When companies (or governments) try to manipulate employees, they frequently rely on some kind of willful ignorance. Wells Fargo is a great example: they set impossible performance targets and turned a blind eye to fraud, then fired and blacklisted whistleblowers - ostensibly for knowing about that same fraud!

If a shady employer wants leverage, even public events can suffice as long as they can claim ignorance. For example, most stock option grants are immediately lost if you're fired, but even at-will employment can't be terminated specifically to deprive someone of their options. So an employer might give a generous options package, then "discover" the IG video and use it for dismissal at just the right time to prevent a profitable exercise. But if that video comes up during hiring, it's no longer a plausible reason for later dismissal, at least without committing perjury regarding the interview.

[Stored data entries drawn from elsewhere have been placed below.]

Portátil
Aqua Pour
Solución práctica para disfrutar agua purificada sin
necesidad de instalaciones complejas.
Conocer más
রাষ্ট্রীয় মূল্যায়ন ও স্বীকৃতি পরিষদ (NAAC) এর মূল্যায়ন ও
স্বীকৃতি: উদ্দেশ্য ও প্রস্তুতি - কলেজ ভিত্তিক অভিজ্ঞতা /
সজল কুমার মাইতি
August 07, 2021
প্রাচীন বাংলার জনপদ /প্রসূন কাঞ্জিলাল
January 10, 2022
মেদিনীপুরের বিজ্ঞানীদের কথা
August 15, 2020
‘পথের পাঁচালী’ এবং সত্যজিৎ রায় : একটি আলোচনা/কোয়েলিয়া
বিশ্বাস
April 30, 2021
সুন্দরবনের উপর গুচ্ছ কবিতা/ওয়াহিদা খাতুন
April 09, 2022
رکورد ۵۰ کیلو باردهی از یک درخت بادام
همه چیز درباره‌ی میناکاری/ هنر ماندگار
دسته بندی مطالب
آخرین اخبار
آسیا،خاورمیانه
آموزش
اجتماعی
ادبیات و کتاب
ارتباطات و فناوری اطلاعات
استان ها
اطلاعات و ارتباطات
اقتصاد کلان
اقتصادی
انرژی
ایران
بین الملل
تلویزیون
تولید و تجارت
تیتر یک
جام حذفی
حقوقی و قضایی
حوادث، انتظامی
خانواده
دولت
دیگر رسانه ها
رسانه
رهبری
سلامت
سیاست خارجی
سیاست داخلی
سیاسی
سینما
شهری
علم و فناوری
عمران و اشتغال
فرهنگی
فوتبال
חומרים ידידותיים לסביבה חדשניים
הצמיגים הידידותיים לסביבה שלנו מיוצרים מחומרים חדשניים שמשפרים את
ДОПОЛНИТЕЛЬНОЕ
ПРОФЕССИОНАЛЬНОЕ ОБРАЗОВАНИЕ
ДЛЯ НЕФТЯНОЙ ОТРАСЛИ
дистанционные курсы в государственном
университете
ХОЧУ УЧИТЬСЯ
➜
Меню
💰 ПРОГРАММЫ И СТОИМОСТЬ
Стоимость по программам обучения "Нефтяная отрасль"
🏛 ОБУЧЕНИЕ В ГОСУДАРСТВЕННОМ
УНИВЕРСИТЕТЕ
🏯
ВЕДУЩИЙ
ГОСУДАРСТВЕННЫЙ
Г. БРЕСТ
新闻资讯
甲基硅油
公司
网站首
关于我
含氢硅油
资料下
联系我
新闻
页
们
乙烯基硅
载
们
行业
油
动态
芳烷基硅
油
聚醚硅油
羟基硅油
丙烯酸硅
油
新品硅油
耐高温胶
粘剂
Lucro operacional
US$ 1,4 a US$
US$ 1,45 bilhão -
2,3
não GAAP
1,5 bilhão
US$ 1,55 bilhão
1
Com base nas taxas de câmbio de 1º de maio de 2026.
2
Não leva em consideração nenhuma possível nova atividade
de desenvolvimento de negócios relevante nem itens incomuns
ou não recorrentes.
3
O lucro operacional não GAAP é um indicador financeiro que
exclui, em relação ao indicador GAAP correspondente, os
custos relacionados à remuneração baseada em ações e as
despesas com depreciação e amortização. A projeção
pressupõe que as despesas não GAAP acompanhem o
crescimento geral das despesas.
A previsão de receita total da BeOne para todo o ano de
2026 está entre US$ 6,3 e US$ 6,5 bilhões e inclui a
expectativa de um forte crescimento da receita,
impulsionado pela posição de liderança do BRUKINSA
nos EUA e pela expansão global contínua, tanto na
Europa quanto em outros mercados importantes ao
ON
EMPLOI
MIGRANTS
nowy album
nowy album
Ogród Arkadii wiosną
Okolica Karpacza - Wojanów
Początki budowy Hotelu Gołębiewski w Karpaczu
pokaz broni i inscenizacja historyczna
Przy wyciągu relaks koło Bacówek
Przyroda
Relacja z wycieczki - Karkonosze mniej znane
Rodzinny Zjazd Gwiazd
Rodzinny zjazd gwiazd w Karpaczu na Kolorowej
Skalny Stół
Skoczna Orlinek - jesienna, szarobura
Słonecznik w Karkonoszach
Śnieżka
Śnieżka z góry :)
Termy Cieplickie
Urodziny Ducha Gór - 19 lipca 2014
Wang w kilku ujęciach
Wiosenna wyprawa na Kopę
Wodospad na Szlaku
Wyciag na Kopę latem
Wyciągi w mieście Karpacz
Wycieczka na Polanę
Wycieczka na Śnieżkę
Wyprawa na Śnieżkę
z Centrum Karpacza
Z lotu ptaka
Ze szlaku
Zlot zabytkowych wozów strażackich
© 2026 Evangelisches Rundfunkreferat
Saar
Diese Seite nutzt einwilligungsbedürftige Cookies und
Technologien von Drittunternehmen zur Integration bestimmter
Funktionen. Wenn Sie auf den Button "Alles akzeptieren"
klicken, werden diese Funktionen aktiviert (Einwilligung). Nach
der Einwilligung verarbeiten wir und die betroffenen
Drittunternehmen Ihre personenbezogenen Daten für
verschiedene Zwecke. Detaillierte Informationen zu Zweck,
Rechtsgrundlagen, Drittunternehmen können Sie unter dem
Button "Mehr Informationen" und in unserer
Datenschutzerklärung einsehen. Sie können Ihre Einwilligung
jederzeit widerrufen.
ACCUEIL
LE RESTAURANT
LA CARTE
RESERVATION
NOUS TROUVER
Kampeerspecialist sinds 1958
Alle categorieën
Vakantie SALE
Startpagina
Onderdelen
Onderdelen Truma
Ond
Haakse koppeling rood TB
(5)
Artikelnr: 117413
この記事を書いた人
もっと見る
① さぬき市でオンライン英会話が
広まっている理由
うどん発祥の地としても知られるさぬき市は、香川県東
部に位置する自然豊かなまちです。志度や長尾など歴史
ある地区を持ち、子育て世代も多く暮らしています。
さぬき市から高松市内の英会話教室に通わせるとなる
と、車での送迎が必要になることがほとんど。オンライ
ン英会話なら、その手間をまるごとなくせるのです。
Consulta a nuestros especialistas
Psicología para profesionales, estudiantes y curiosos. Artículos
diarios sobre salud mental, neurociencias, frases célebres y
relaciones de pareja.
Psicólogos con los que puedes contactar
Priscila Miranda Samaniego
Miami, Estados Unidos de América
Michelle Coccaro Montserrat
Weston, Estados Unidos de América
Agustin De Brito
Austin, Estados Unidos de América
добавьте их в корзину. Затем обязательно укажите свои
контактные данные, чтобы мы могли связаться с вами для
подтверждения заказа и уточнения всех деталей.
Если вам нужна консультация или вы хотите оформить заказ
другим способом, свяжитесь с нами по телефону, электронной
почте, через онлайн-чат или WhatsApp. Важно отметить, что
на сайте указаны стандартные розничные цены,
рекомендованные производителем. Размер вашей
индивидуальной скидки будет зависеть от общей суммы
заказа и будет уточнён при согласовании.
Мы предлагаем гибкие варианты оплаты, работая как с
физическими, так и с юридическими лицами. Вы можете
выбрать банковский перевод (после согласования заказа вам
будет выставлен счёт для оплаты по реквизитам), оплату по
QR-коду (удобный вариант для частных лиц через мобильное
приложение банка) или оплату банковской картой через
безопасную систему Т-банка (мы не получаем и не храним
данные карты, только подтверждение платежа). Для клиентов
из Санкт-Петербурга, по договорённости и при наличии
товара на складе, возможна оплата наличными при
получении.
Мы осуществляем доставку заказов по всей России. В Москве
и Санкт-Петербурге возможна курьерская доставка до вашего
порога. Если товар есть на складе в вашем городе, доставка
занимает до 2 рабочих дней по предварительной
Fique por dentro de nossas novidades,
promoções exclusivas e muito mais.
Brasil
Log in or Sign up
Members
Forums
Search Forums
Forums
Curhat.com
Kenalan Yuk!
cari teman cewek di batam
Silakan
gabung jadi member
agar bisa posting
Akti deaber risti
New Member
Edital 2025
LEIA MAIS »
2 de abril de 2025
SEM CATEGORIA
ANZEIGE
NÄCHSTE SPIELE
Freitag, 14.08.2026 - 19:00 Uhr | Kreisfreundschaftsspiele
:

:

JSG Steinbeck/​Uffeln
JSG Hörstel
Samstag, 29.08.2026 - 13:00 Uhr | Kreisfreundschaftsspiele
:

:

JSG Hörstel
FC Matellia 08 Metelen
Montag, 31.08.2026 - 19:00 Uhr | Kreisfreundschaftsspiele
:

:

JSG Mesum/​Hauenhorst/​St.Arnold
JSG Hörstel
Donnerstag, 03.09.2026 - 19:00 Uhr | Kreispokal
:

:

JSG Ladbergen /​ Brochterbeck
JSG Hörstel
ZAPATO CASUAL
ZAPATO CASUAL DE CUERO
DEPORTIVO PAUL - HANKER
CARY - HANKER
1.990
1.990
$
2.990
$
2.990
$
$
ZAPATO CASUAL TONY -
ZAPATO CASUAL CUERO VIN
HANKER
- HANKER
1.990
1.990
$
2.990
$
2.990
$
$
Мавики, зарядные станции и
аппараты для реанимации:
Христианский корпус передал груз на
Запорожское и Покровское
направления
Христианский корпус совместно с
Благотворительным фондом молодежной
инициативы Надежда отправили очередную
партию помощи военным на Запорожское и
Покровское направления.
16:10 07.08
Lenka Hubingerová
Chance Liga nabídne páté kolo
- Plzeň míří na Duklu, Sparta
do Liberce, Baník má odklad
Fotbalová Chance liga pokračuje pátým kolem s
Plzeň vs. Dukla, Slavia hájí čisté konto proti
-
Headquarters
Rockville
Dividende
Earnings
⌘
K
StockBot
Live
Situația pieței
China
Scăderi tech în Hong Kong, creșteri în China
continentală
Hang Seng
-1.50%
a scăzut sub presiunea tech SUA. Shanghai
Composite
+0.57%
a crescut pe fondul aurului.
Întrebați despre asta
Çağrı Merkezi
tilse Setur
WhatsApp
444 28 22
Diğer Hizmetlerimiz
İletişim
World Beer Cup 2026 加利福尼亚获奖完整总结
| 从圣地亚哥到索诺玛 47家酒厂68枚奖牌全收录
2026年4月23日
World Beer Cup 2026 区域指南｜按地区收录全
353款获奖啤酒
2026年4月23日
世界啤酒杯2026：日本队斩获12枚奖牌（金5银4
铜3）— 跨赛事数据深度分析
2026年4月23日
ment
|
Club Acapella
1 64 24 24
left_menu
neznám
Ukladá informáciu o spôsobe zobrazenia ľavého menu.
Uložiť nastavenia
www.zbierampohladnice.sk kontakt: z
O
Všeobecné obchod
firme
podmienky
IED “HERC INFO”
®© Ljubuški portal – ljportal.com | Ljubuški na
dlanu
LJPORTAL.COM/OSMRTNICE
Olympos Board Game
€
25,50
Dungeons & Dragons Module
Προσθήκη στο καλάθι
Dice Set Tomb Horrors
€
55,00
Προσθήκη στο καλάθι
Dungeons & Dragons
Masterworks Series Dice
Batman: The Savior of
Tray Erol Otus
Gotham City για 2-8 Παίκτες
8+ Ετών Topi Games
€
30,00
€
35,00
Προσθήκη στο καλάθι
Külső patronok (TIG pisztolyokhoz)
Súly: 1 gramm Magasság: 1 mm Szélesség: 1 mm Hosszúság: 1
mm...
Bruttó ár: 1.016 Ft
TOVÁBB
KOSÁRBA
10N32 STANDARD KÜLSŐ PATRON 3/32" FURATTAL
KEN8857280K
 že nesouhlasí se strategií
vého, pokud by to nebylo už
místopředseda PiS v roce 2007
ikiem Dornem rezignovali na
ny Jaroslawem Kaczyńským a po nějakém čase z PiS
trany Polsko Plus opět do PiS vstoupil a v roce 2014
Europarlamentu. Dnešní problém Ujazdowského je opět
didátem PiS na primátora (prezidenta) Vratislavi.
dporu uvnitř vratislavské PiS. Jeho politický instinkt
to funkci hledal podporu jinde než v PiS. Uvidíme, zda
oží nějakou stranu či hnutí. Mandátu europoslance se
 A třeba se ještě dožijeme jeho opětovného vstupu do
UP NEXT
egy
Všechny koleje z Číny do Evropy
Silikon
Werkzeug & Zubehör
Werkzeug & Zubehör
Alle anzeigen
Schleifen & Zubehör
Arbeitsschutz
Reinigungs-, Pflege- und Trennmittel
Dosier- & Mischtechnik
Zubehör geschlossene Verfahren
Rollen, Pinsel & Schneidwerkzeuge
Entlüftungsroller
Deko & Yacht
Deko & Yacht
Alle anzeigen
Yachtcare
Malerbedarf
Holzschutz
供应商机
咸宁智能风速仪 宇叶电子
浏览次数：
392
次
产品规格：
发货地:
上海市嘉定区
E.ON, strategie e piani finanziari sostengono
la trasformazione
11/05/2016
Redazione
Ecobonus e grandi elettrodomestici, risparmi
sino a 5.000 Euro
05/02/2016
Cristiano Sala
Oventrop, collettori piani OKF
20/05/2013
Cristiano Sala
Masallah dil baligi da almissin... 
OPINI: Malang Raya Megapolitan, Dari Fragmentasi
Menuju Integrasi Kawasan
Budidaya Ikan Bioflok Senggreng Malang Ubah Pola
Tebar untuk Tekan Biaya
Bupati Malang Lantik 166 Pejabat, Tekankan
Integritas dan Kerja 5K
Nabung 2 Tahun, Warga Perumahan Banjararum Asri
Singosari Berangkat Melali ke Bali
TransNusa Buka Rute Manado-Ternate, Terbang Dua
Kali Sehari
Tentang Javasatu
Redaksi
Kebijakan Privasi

I can't even work out a scenario where "lots of people know about this including us" is an effective way to manipulate someone.

1 comments

In any real going business, cost of hiring and training someone of a type who is eligible for compensation with stock options and the subsequent morale dip if discovered doing such manipulation would by far outweigh the benefits of doing this. So this is largely a tin foil hat scenario
For any business with decent size, absolutely. There are a thousand ways to claw back options, and the reason they don't get used is that doing it even once would make hiring practically impossible.

For a small enough company? It falls in the same category as "diluting out of one guy's shares" - bad morals and bad business, but it still happens.